The second issue involves the use of leaves underneath the libum while baking. Nearly all English translations suggested the leaves in question were bay leaves, picked from the bay laurel tree, a common sight around much of the ancient Mediterranean basin. I had bay leaves, except they were dried. I was afraid that if I used the dried leaves I had in the oven, they would burn, so I decided to omit that step. If you have access to fresh bay leaves, feel free to use them, but here is the recipe I prepared with what I had available:
1 cup of flour, plus a bit more for shaping
1 cup of ricotta cheese
¼ cup of honey (more if you like)
Preheat the oven to 350°F. Beat the egg in a small bowl. Add the flour, cheese, and beaten egg to a separate, larger bowl and mix together well. Once the dough has been formed, shape into a round cake, using a bit of flour if necessary. Score the top of the cake, if you wish (I was inspired by a photo of a preserved loaf of 2,000-year-old bread — see below). Brush the cake with a little oil and place into a lightly greased dish of your choice. Cover and put it in the oven. Leave to bake for an hour, periodically checking for color. Take the dish out of the oven and uncover; the libum should be light brown, not white, so cook longer if necessary. Place the cake on a cooling rack and let sit for about 10 minutes. Set on a plate and pour over honey, then serve.
Photos of the ingredients, the dough, the sliced libum, and a carbonized loaf of panis quadratus found in an oven in Herculaneum.
The history of the libum I gave above would seem to imply that since these cakes were normally given as offering and not eaten, they wouldn’t probably taste good. However, this dish is excellent and was probably eaten on the street by commoners going to work in addition to being used as a symbolic offering.

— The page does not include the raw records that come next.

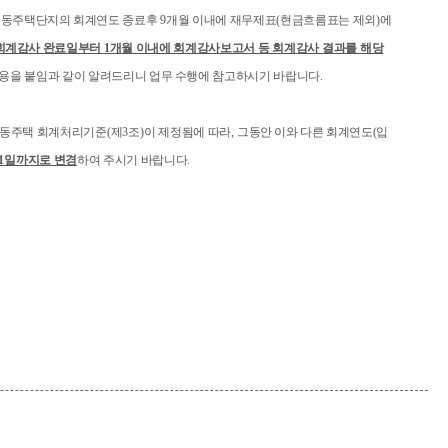
 공동주택단지의 회계연도 종료후
9
개월 이내에 재무제표
(
현금흐름표는 제외
)
에
회계감사 완료일부터
1
개월 이내에 회계감사
보고서 등 회계감사 결과를 해당
용을 붙임과 같이 알려드리니 업무 수행에 참고하시기 바랍니다
.
공동주택 회계처리기준
(
제
3
조
)
이 제정됨에 따라
,
그동안 이와
다른 회계연도
(
입
1
일까지로 변경
하여 주시기 바랍니다
.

For anyone expecting a modern cheesecake (I did a little, myself), this, unfortunately, is not it! Extremely dense, this libum is a far cry from the soft, sweetened desserts we know of now — I’d call this recipe more of a cake with cheese than a true cheesecake. The cake itself didn’t have too much flavor, which I could probably tell you just based on the few ingredients. I still enjoyed it, drenched in honey, and I can see how libum could satisfy even the most divine palates!